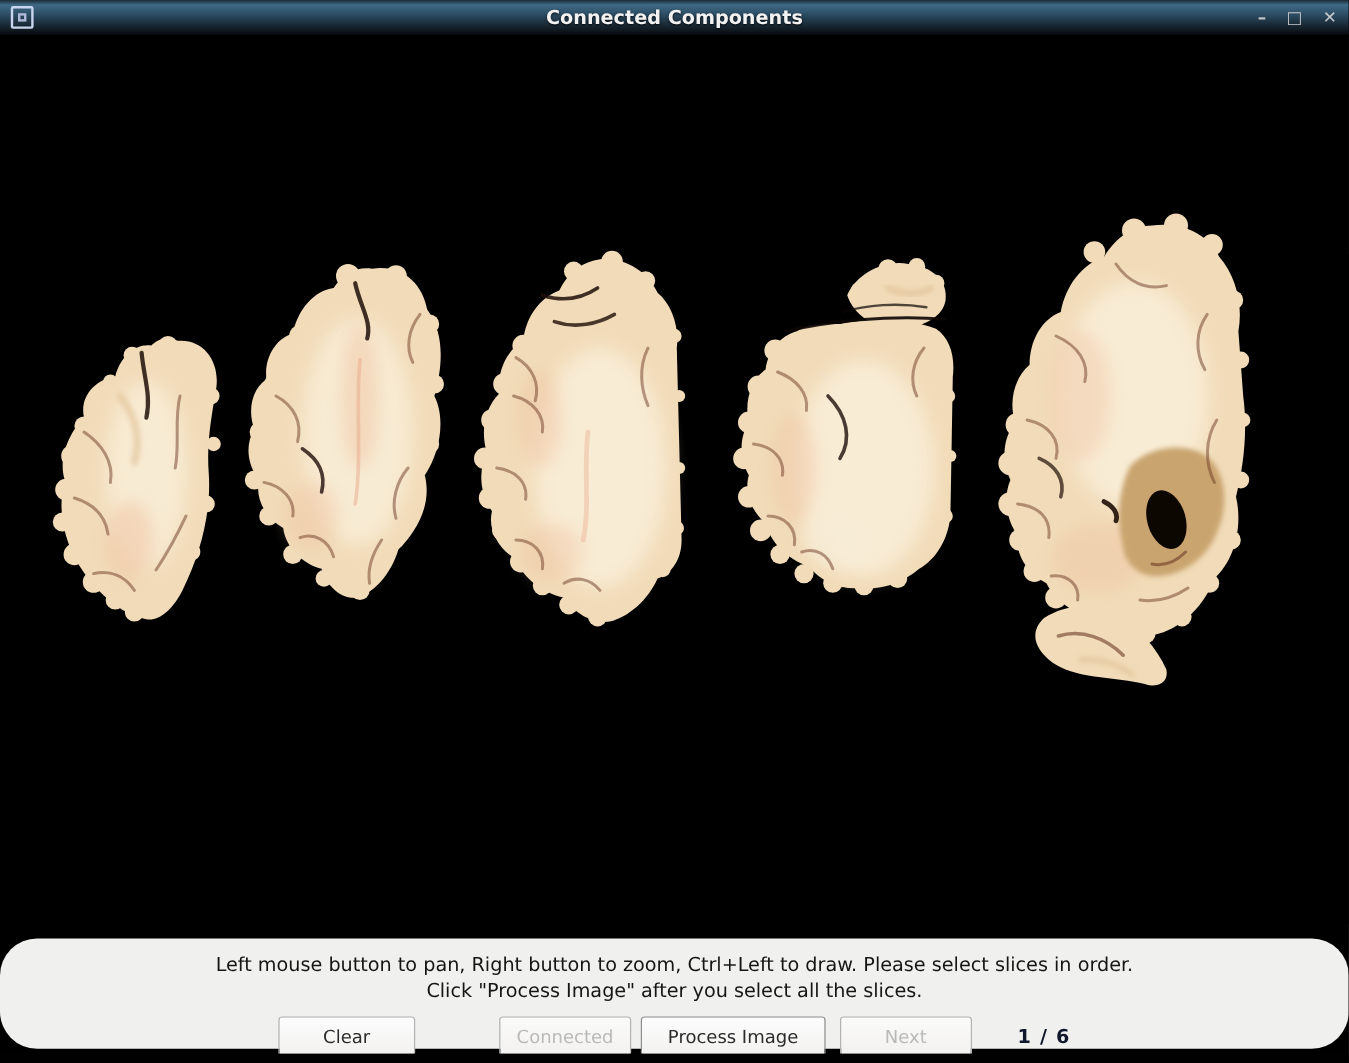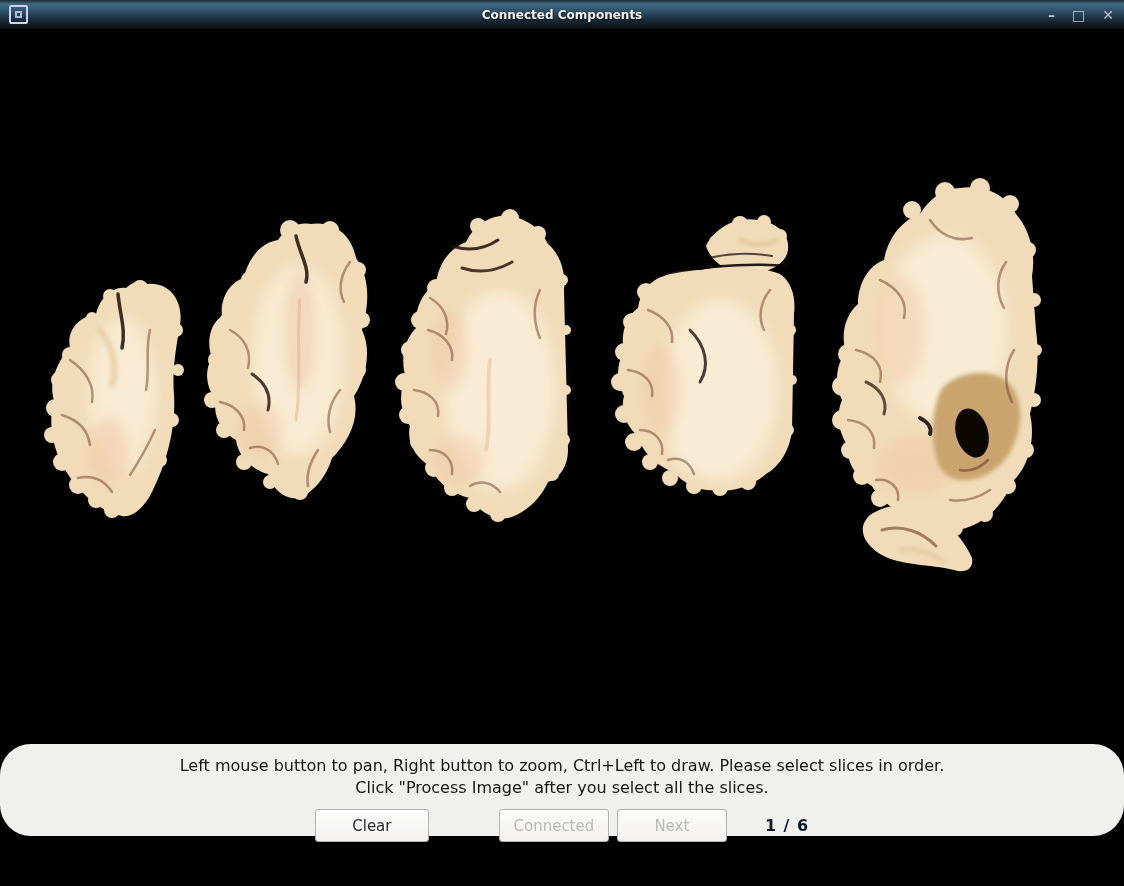--- a/index.html
+++ b/index.html
@@ -15,37 +15,37 @@
     border-bottom:1px solid #000;
   }
   .app-icon {
     position:absolute; left:9px; top:5px; width:19px; height:19px;
     border:2px solid #c9d4ef; border-radius:2px;
     display:flex; align-items:center; justify-content:center;
   }
   .app-icon-inner { width:7px; height:7px; border:2px solid #aeb9da; }
   .title-text {
     position:absolute; left:0; right:0; top:0; height:30px; line-height:30px;
-    text-align:center; color:#f2f2f2; font-weight:bold; font-size:12px;
+    text-align:center; color:#f2f2f2; font-weight:bold; font-size:16px;
     text-shadow:0 1px 2px rgba(0,0,0,.85);
   }
   .win-controls {
     position:absolute; right:10px; top:0; height:30px;
     display:flex; align-items:center; gap:17px;
     color:#c3c7cb; font-size:14px; font-weight:bold;
   }
   .win-controls span { cursor:default; line-height:30px; }
   
   .canvas {
     position:absolute; top:30px; left:0; width:1124px; height:740px; background:#000;
   }
   .canvas svg { display:block; }
   
   .footer {
-    position:absolute; top:744px; left:0; width:1124px; height:92px;
+    position:absolute; top:782px; left:0; width:1124px; height:92px;
     background:#f0f0ef; color:#151515;border-radius:31px;
   }
   .instructions { padding-top:11px; text-align:center; font-size:16px; line-height:22px; }
   .controls-row {
     margin-top:10px; display:flex; justify-content:center; align-items:center;
   }
   .btn {
     height:33px; border:1px solid #b2b2b2; border-radius:3px;
     background:linear-gradient(to bottom,#fdfdfd,#f2f1f0);
     font-family:inherit; font-size:15px; color:#2b2b2b; padding:0 10px;text-align:center;
@@ -294,19 +294,20 @@
   </div>
 
   <div class="footer">
     <div class="instructions">
       <div>Left mouse button to pan, Right button to zoom, Ctrl+Left to draw. Please select slices in order.</div>
       <div>Click "Process Image" after you select all the slices.</div>
     </div>
     <div class="controls-row">
       <button class="btn btn-clear">Clear</button>
       <button class="btn btn-prev" disabled="">Connected</button>
+      <button class="btn btn-process">Process Image</button>
       <button class="btn btn-next" disabled="">Next</button>
       <span class="page-indicator">1 / 6</span>
     </div>
   </div>
 
   <div class="bottom-strip"></div>
 </div>
 
 </body></html>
++++++++++
## [Problem]
Take from the listing every line in which the word "class" appears.

## [Exercise response]
   <div class="footer">
     <div class="instructions">
     <div class="controls-row">
       <button class="btn btn-clear">Clear</button>
       <button class="btn btn-prev" disabled="">Connected</button>
+      <button class="btn btn-process">Process Image</button>
       <button class="btn btn-next" disabled="">Next</button>
       <span class="page-indicator">1 / 6</span>
   <div class="bottom-strip"></div>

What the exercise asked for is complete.